Re: Parabola functions in Lua
Posted: Sun Mar 24, 2024 11:09 am
The parabola is given by focus and directrix.
Finding the roots of parabola for given high y:
The parabola is given by focus and directrix.
Parabola curve is limited by points A (left) and B (right).
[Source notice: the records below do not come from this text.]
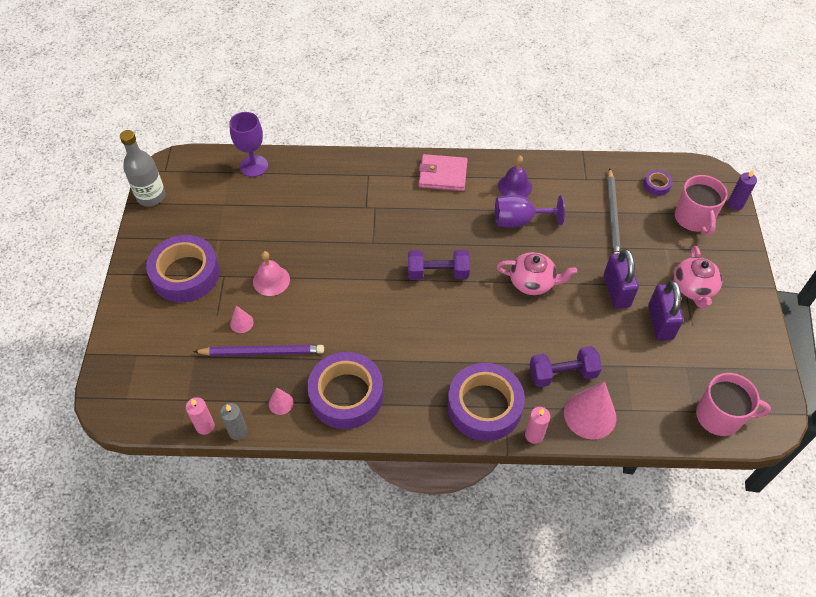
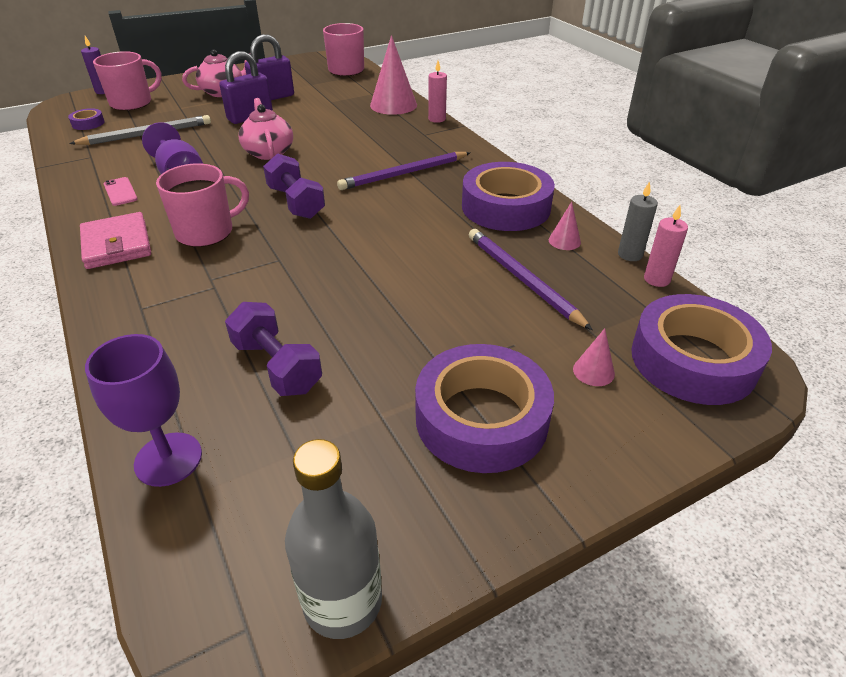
camera: 120 degrees left, 15 degrees down
(241, 323) = (502, 315): pink cone -> pink cone (593, 371)
(271, 280) = (411, 319): pink bell -> none
(429, 217) = (206, 232): none -> pink mug
(439, 355) = (404, 174): none -> purple pencil
(484, 406) = (434, 142): purple tape -> purple tape (693, 360)
(515, 186) = (120, 192): purple bell -> pink phone
(562, 374) = (365, 120): purple dumbbell -> purple dumbbell (277, 366)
Finding control point C for quadratic Bezier curve for special case, where ay == by:
(based on the code of Mike 'Pomax' Kamermans)
or just
Finding the roots of parabola for given high y:
Code: Select all
function getFocusParabolaRoots (fx, fy, y) -- focus, horizontal line
-- (directrix dirY is global)
local h = fx -- x shift
local p = -(dirY-fy)/2 -- always negative for voronoi
local k = (fy - p) - y -- (fy-p) is vertex high
local leftX = h - math.sqrt (-k*4*p)
local rightX = h + math.sqrt (-k*4*p)
return leftX, rightX
end
Parabola curve is limited by points A (left) and B (right).
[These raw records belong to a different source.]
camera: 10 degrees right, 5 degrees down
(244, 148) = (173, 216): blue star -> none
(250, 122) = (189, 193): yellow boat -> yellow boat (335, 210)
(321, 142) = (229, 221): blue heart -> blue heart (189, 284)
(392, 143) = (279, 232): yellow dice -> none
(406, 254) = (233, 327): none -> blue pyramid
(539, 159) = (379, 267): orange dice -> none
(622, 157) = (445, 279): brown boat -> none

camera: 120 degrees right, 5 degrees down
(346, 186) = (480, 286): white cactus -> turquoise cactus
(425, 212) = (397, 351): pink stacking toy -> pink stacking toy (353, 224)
Finding control point C for quadratic Bezier curve for special case, where ay == by:
(based on the code of Mike 'Pomax' Kamermans)
Code: Select all
function getBezierControlPoint (fx, fy, ax, bx, dirY)
local f = function (x)
return (x*x-2*fx*x+fx*fx+fy*fy-dirY*dirY) / (2*(fy-dirY))
end
local function df(x)
return (x-fx) / (fy-dirY)
end
if (fy == dirY) then return end -- not parabola
local ay, by = f(ax), f(bx)
if (ay == by) then -- special case: horizontal AB
return fx, ay + 2*((fy + dirY) / 2-ay)
else
local ad = df(ax) -- tangent slope for A
local dx = (bx-ax)/2
return ax+dx, ay+ad*dx
end
end
Code: Select all
function getBezierControlPoint (fx, fy, ax, bx, dirY)
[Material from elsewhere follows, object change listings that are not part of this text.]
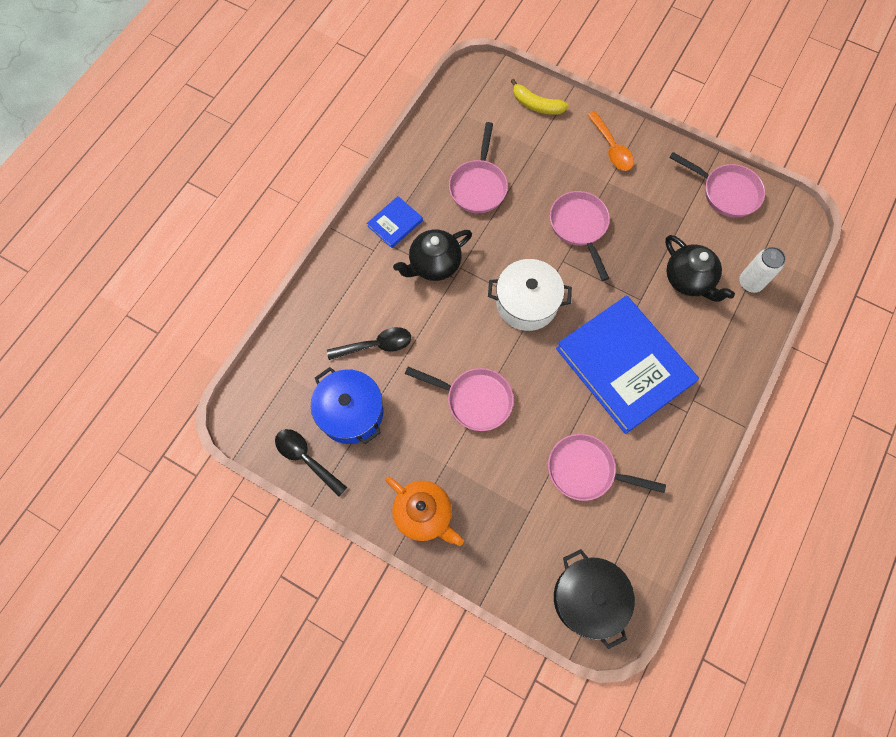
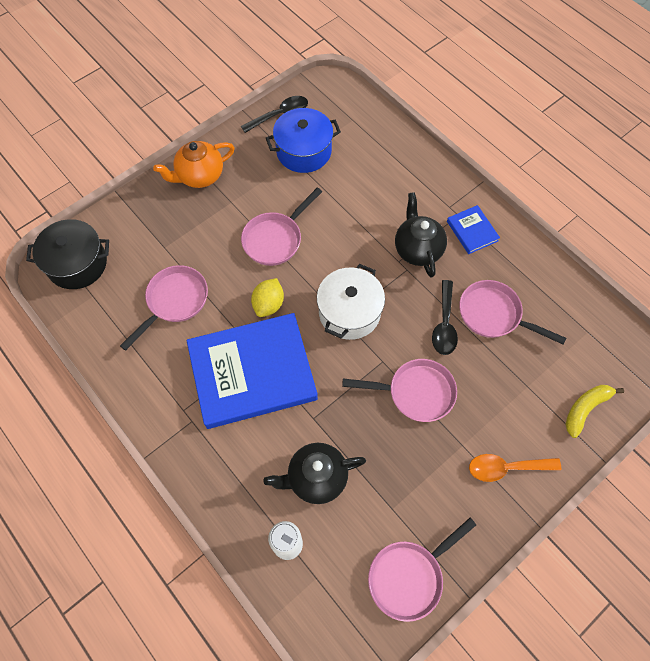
camera: 110 degrees right, 5 degrees down
(376, 345) = (355, 183): black spoon -> black spoon (444, 324)
(550, 378) = (268, 304): none -> yellow lemon

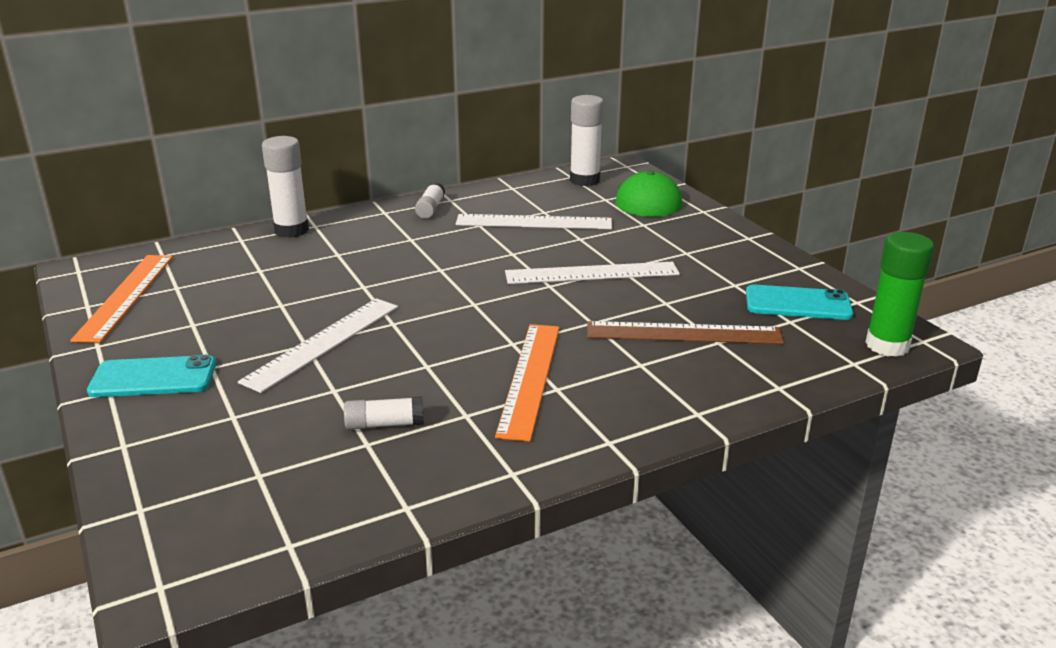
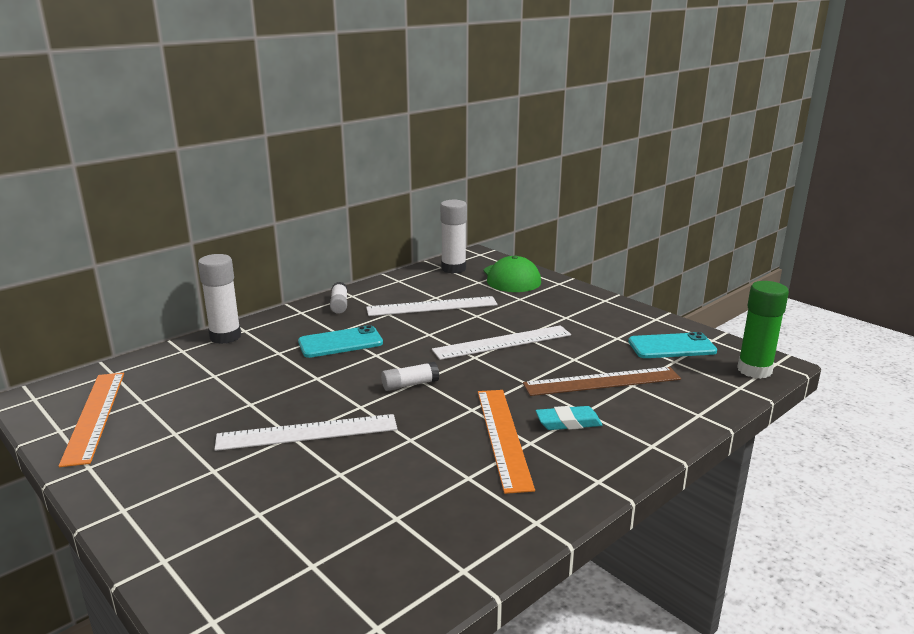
camera: 15 degrees left, 5 degrees down
(153, 378) = (161, 489): turquoise phone -> turquoise phone (340, 342)
(323, 343) = (307, 432): white ruler -> white ruler turned 60 degrees clockwise
(384, 424) = (402, 497): white glue stick -> white glue stick (410, 385)
(614, 374) = (568, 422): none -> turquoise eraser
local f = function (x) return (x*x-2*fx*x+fx*fx+fy*fy-dirY*dirY) / (2*(fy-dirY)) end
local function df(x) return (x-fx) / (fy-dirY) end
if (fy == dirY) then return end -- not parabola
local ay, by = f(ax), f(bx)
local ad, dx = df(ax), (bx-ax)/2
return ax+dx, ay+ad*dx
end
Code: Select all
-- evaluate parabola for given focus and directrix, returns y-position for given x-position:
local function evaluateParabola(fx, fy, x, dirY)
local numerator = fx*fx + fy*fy - dirY*dirY - x*(2*fx - x)
local denominator = 2*(fy - dirY)
return numerator / denominator
end